At the same time, emergency shelters reported a sharp increase in the proportion of people connected to permanent housing. Last year, shelter providers connected 30% of people exiting their programs to permanent housing, compared to 18.6% in 2019. Although more complete data collection likely contributed to this increase, shelter providers also shifted to a housing-focused service delivery model between 2019 and 2020, meaning people are now required to work with case managers to pursue permanent housing. While this model decreases overall capacity, it likely also contributed to the near-doubling rate of exits to permanent housing.
The data also make clear that the most effective interventions to ensure people remain stable are permanent housing programs. The system’s two main permanent housing programs, Permanent Supportive Housing (PSH) and Rapid Re-Housing (RRH), have a combined rate of returns to homelessness within two years of 12.9% in 2019 and 2020, a 1.7-point improvement from 2018 and 2019 numbers.

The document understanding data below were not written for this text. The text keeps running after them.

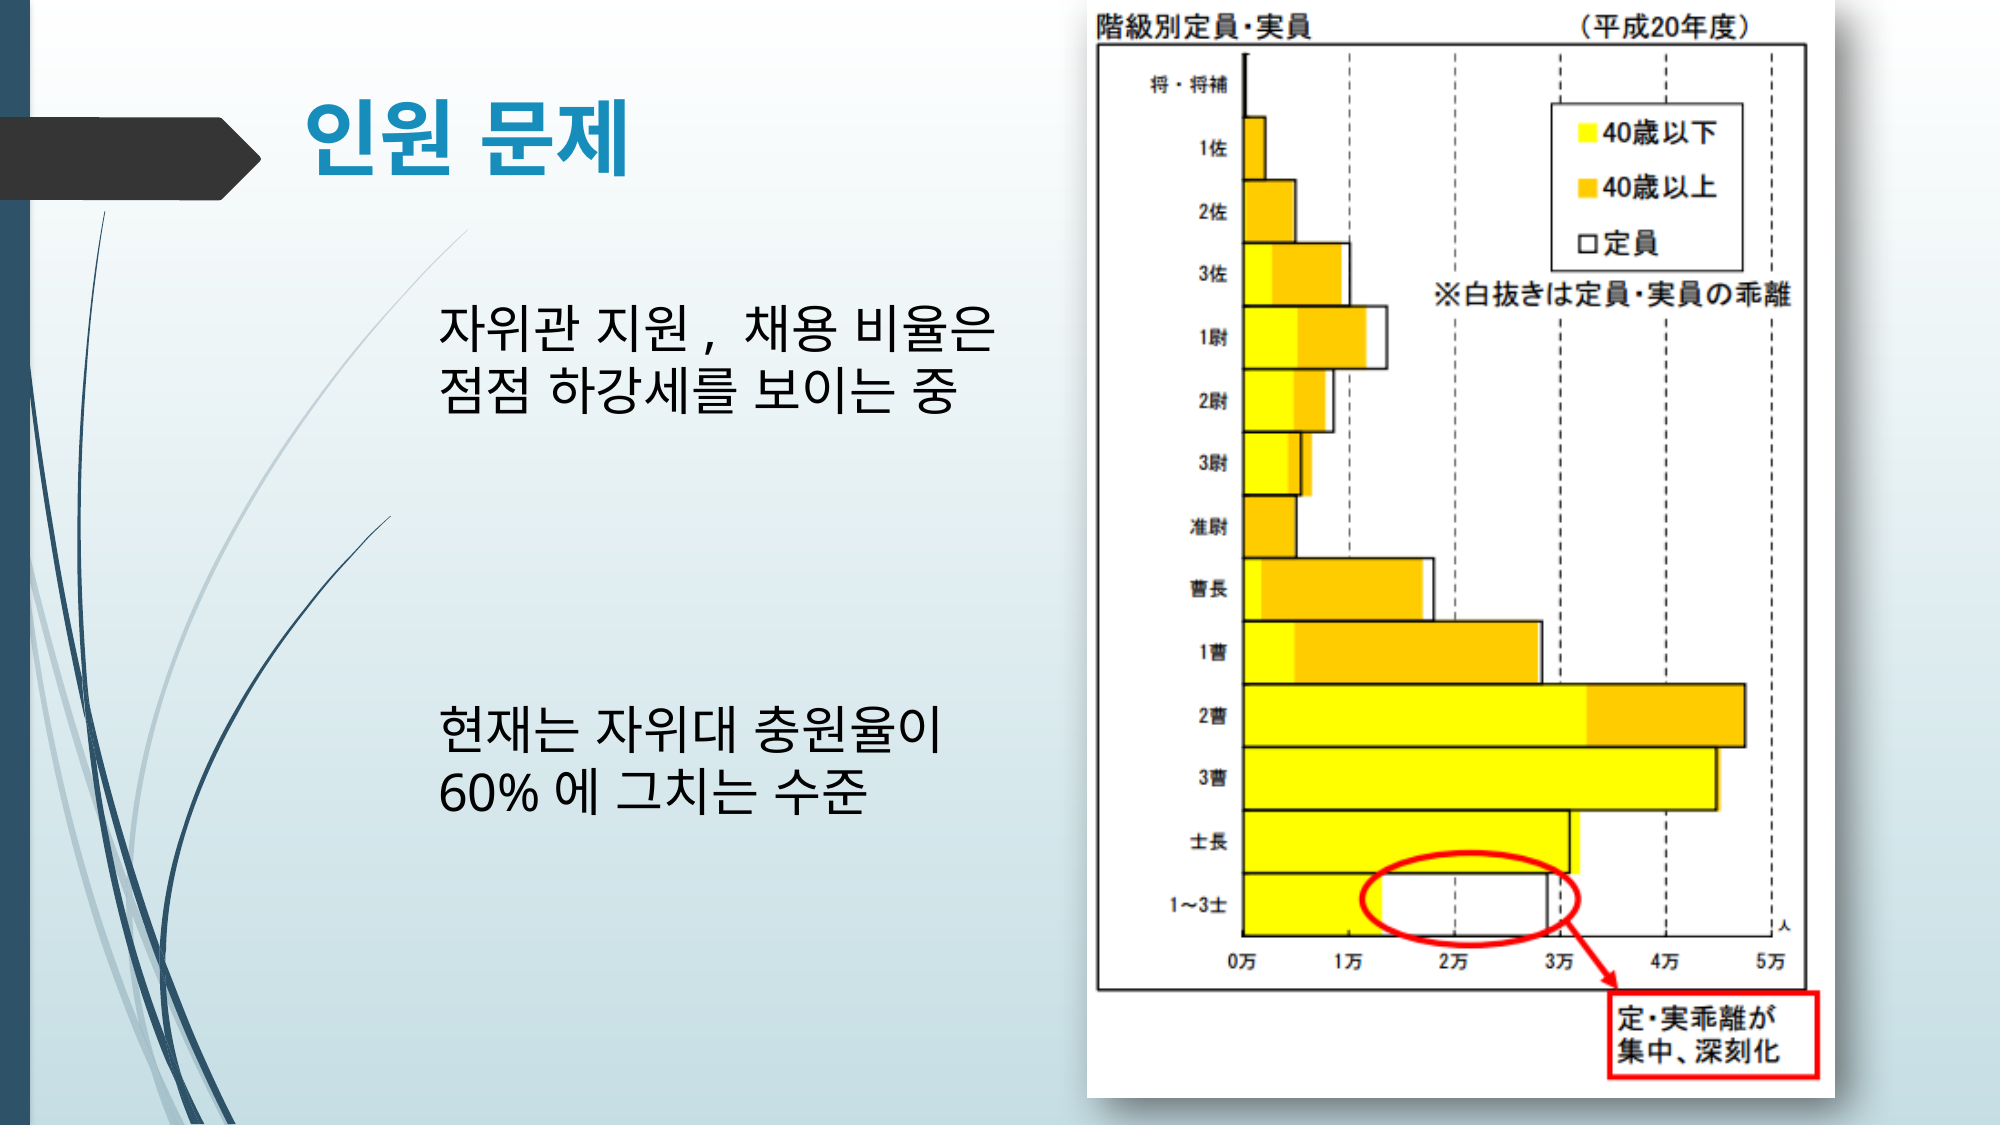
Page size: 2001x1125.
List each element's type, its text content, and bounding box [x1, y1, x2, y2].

text_box 현재는 자위대 충원율이 60%에 그치는 수준 [423, 689, 1054, 875]
text_box 자위관 지원, 채용 비율은 점점 하강세를 보이는 중 [423, 288, 1054, 429]
title 인원 문제 [288, 78, 1070, 289]
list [1087, 0, 1836, 1099]
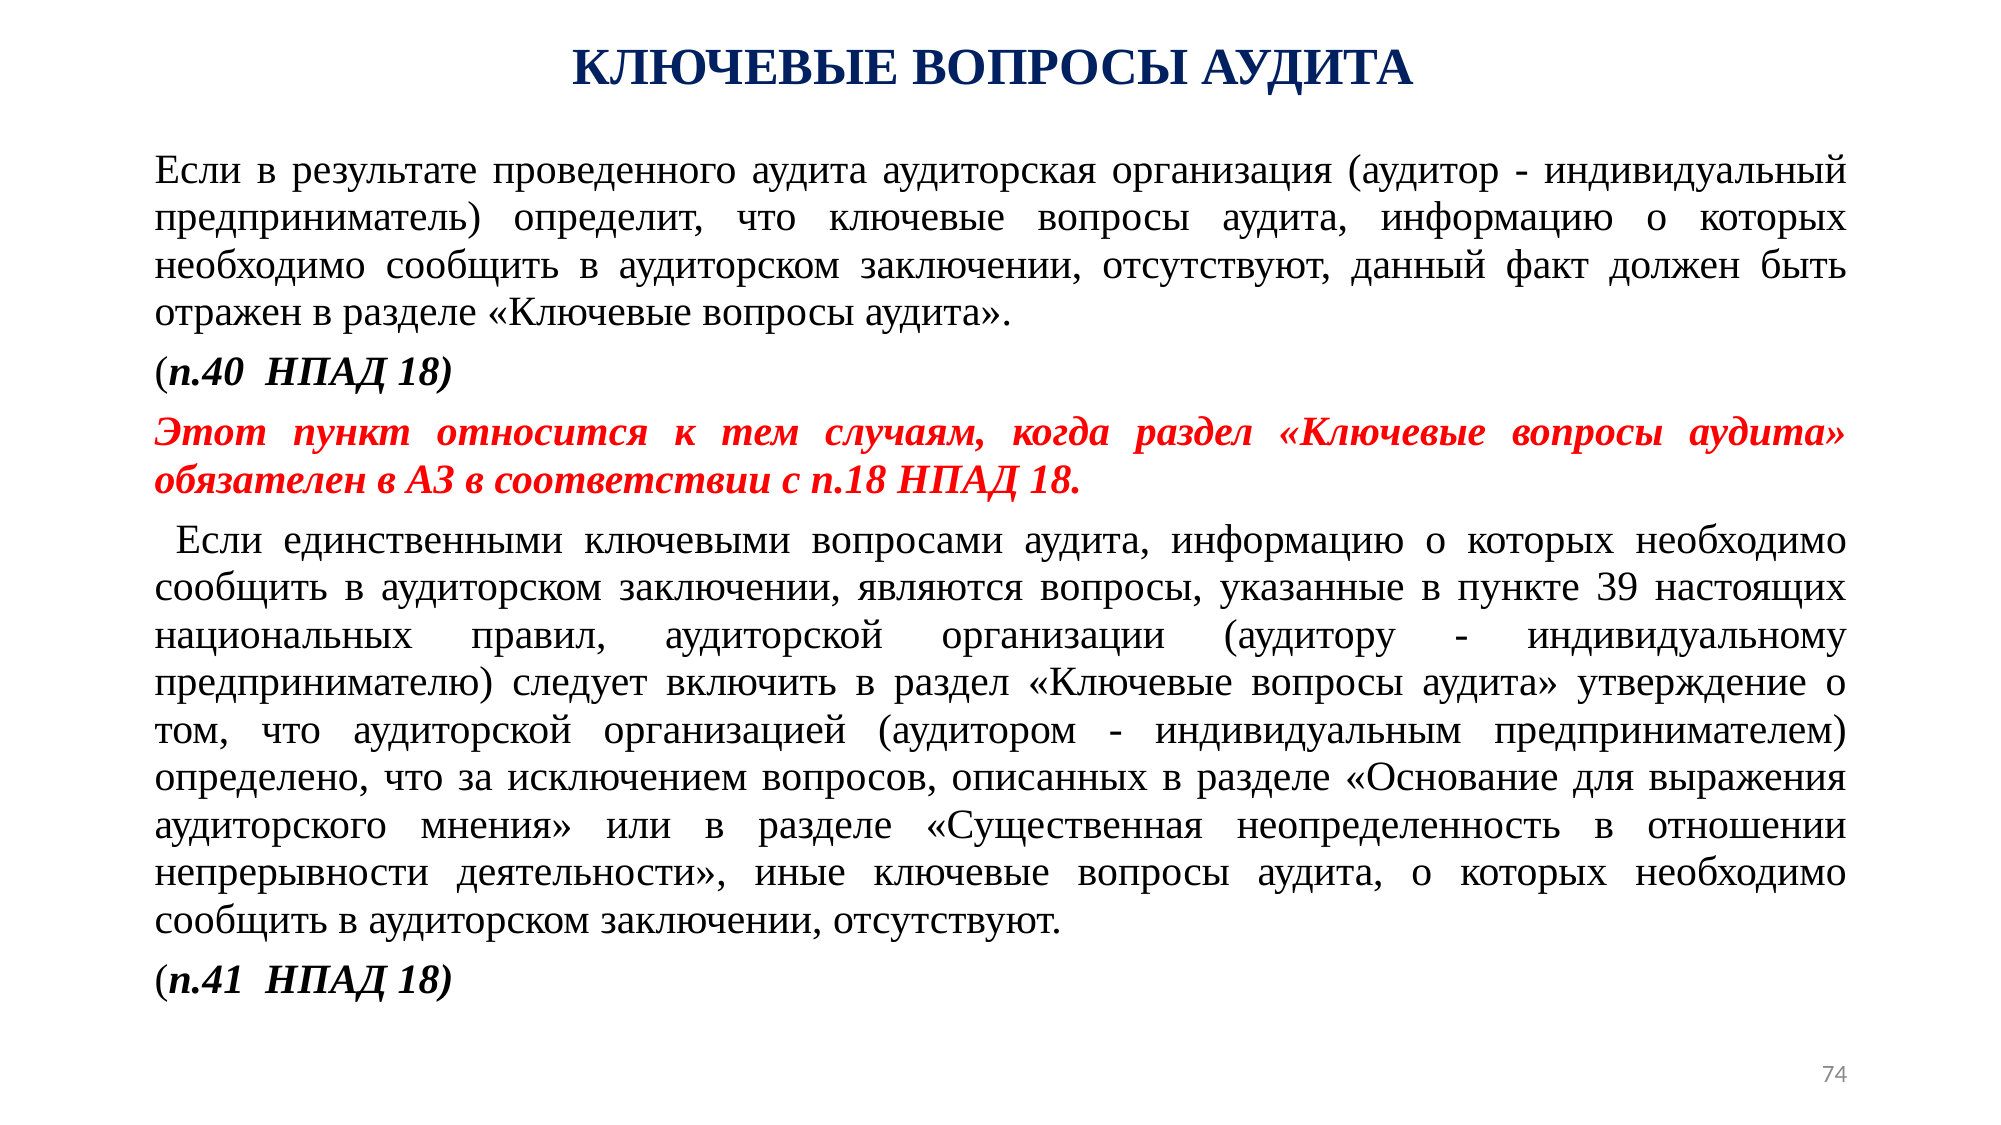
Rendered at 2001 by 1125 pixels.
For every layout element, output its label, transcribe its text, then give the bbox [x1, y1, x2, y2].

list Если в результате проведенного аудита аудиторская организация (аудитор - индивидуальный предприниматель) определит, что ключевые вопросы аудита, информацию о которых необходимо сообщить в аудиторском заключении, отсутствуют, данный факт должен быть отражен в разделе «Ключевые вопросы аудита». (п.40 НПАД 18) Этот пункт относится к тем случаям, когда раздел «Ключевые вопросы аудита» обязателен в АЗ в соответствии с п.18 НПАД 18. Если единственными ключевыми вопросами аудита, информацию о которых необходимо сообщить в аудиторском заключении, являются вопросы, указанные в пункте 39 настоящих национальных правил, аудиторской организации (аудитору - индивидуальному предпринимателю) следует включить в раздел «Ключевые вопросы аудита» утверждение о том, что аудиторской организацией (аудитором - индивидуальным предпринимателем) определено, что за исключением вопросов, описанных в разделе «Основание для выражения аудиторского мнения» или в разделе «Существенная неопределенность в отношении непрерывности деятельности», иные ключевые вопросы аудита, о которых необходимо сообщить в аудиторском заключении, отсутствуют. (п.41 НПАД 18) [137, 136, 1863, 1049]
slide_number 74 [1412, 1042, 1863, 1103]
title КЛЮЧЕВЫЕ ВОПРОСЫ АУДИТА [137, 22, 1863, 115]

This means nearly 9 in 10 people who entered a permanent housing program in 2017 and 2018 remained stably housed two years later.
At least 7 in 10 people enrolled in homelessness services programs report some kind of disabling condition. PSH programs—long-term, intensive interventions—record the highest rate of disabling conditions at 87%, with shorter-term RRH programs recording 70% disabling conditions among program participants and non-permanent housing programs recoding a disability rate of 71%.
A final takeaway from the Needs and Gaps report is one that persists through every facet of the work to end homelessness in Austin/Travis County: Our community desperately needs more housing.
Programs that focus on specific subpopulations like youth and veterans are important pieces of our system, but these groups are disproportionately represented in the overall populations served by permanent housing programs. Veterans make up 58% of PSH participants (8% of non-permanent housing program participants), and youth comprise 26% of RRH participants (1% of non-permanent housing participants). These figures tell us, more than anything else, that our community needs to drastically scale up housing resources to meet the needs of everyone, not just specific subpopulations.
Modeling completed by ECHO staff and national consultants last year found our system is short nearly 6,000 units of PSH and RRH to meet the current need. That’s in addition to nearly 1,300 needed emergency shelter beds, almost 1,700 prevention units, more than 400 diversion units, and nearly 90 transitional housing units.
“Everyone deserves access to a safe, stable place to live,” says ECHO Executive Director Matt Mollica. “We can end homelessness as a community if we recognize this fundamental truth and honor it with real financial commitments from both public and private sources. It took years of our country prioritizing profits over public health to get to this point, and it’s going to take a complete re-prioritization of our resources to create a community that leads with equity and access for all.”